## Activity
Pull out from the material below all lines with "down".
BEGIN Data provided
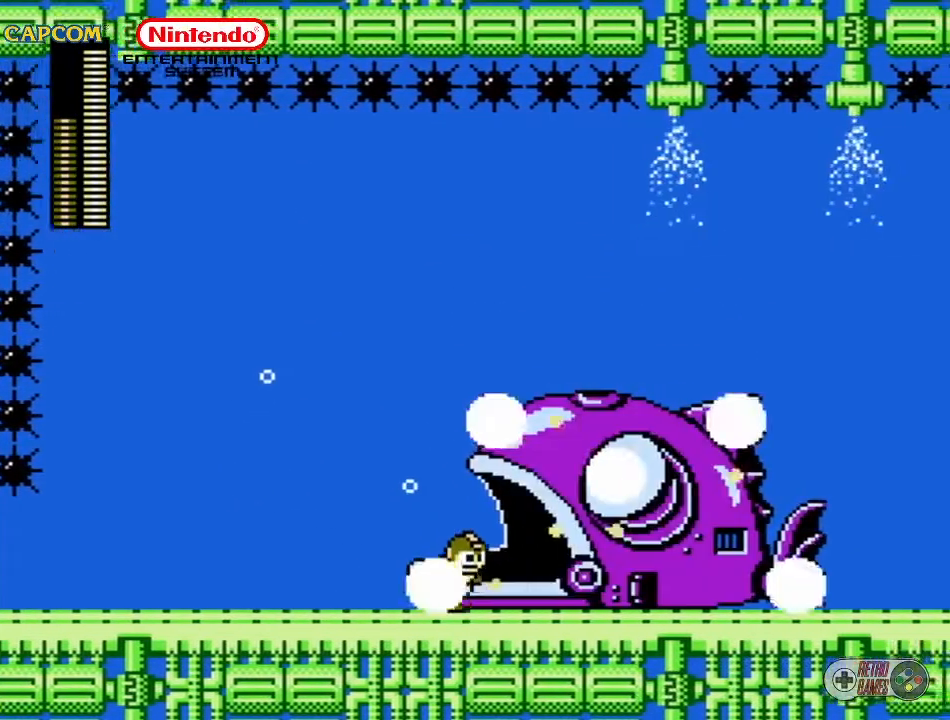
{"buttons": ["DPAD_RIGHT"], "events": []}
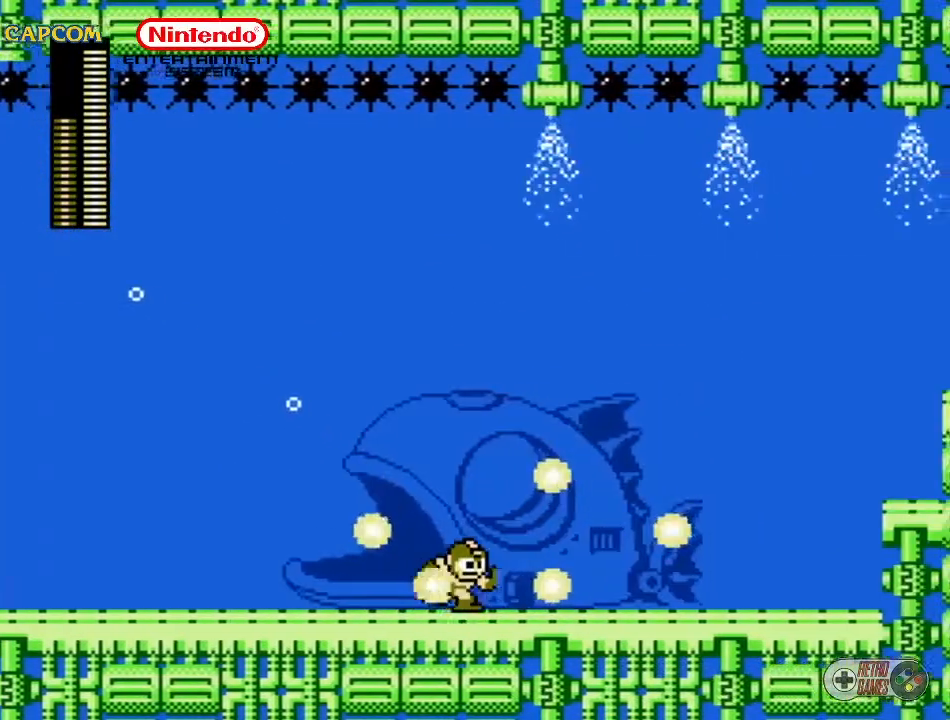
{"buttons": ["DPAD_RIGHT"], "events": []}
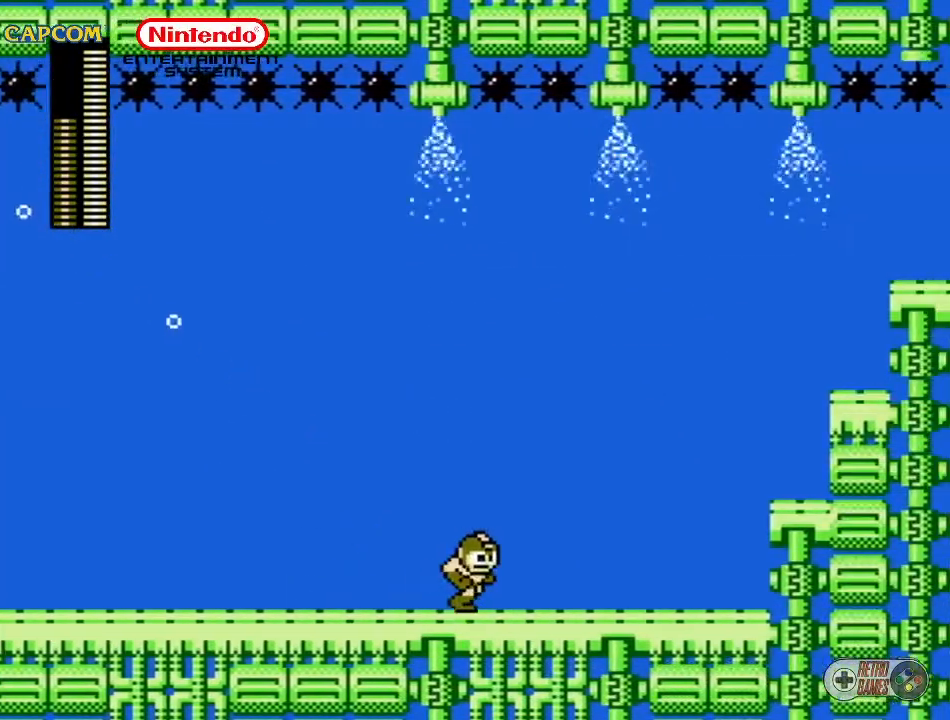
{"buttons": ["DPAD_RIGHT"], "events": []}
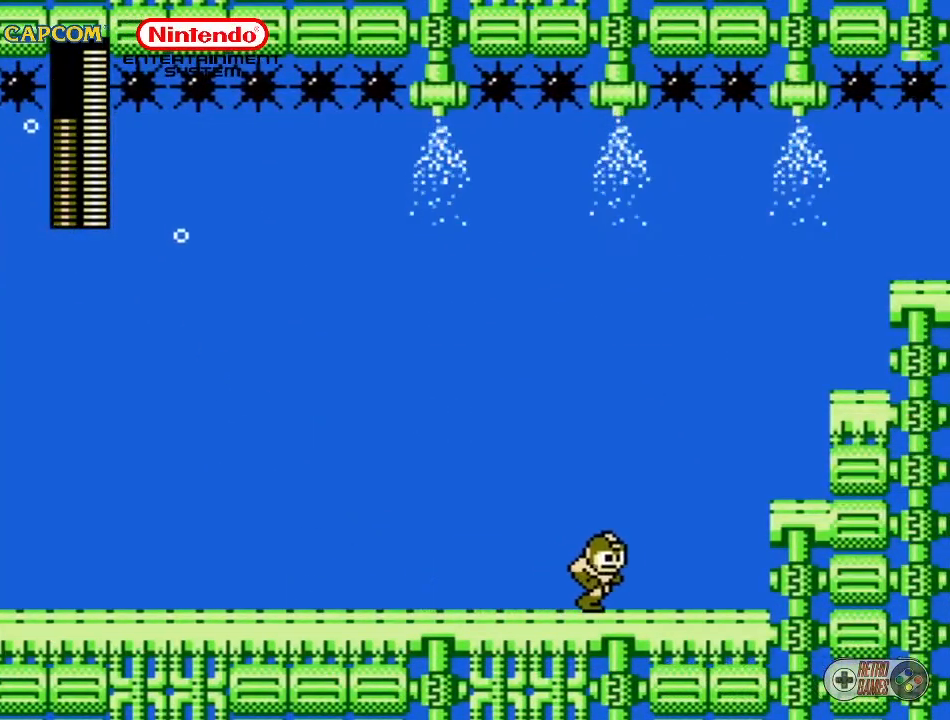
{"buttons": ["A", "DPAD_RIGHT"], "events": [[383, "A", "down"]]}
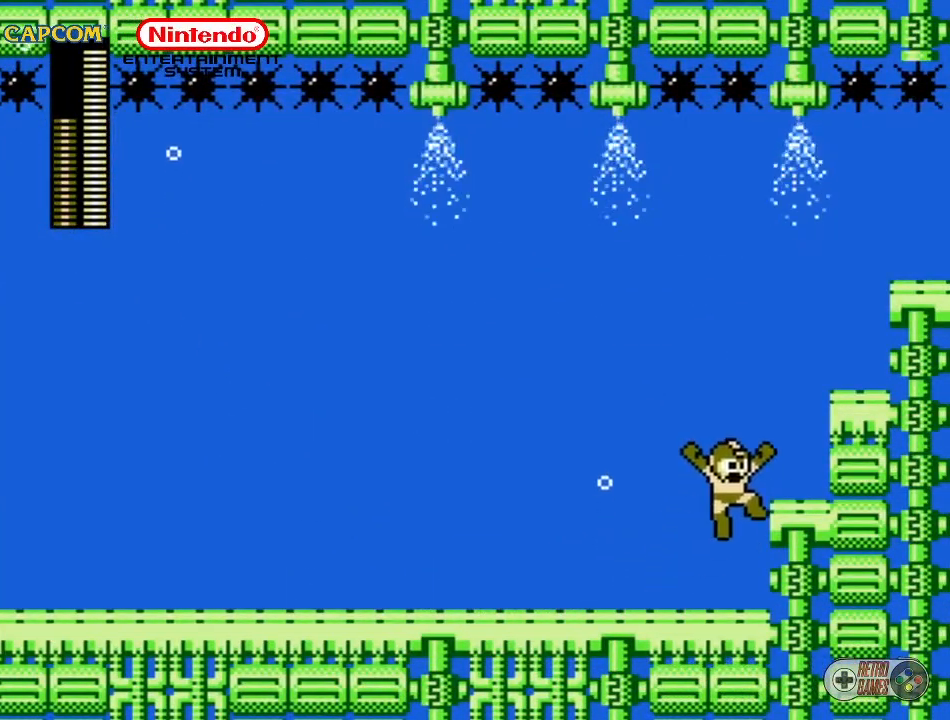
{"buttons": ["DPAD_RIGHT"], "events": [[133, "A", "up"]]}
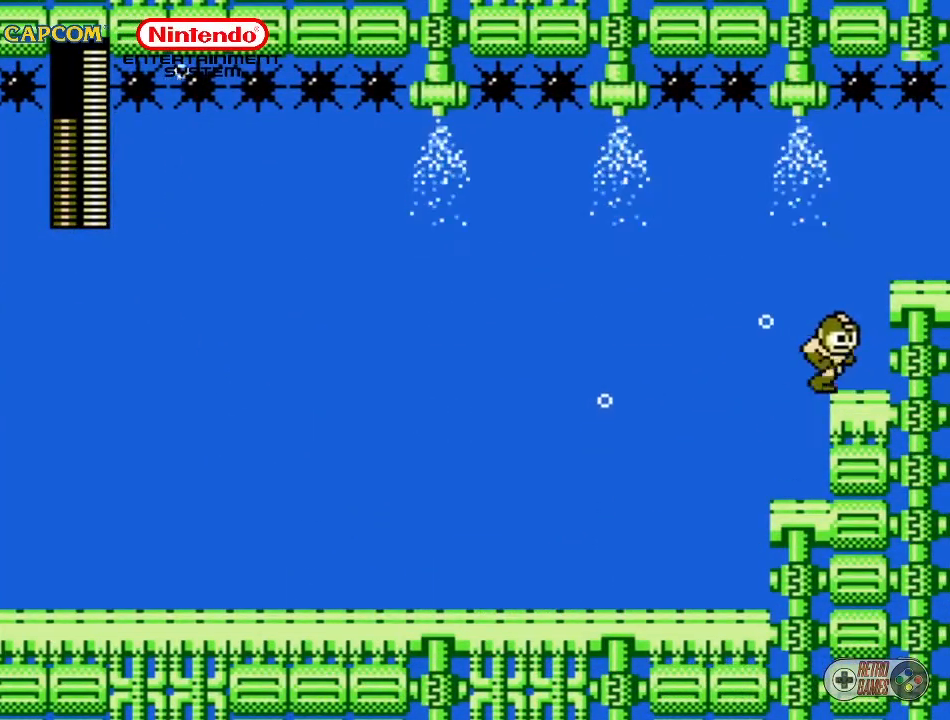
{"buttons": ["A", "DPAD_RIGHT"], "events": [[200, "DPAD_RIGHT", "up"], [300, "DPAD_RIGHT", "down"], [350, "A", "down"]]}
END Data provided
## Reply to the task
{"buttons": ["A", "DPAD_RIGHT"], "events": [[383, "A", "down"]]}
{"buttons": ["A", "DPAD_RIGHT"], "events": [[200, "DPAD_RIGHT", "up"], [300, "DPAD_RIGHT", "down"], [350, "A", "down"]]}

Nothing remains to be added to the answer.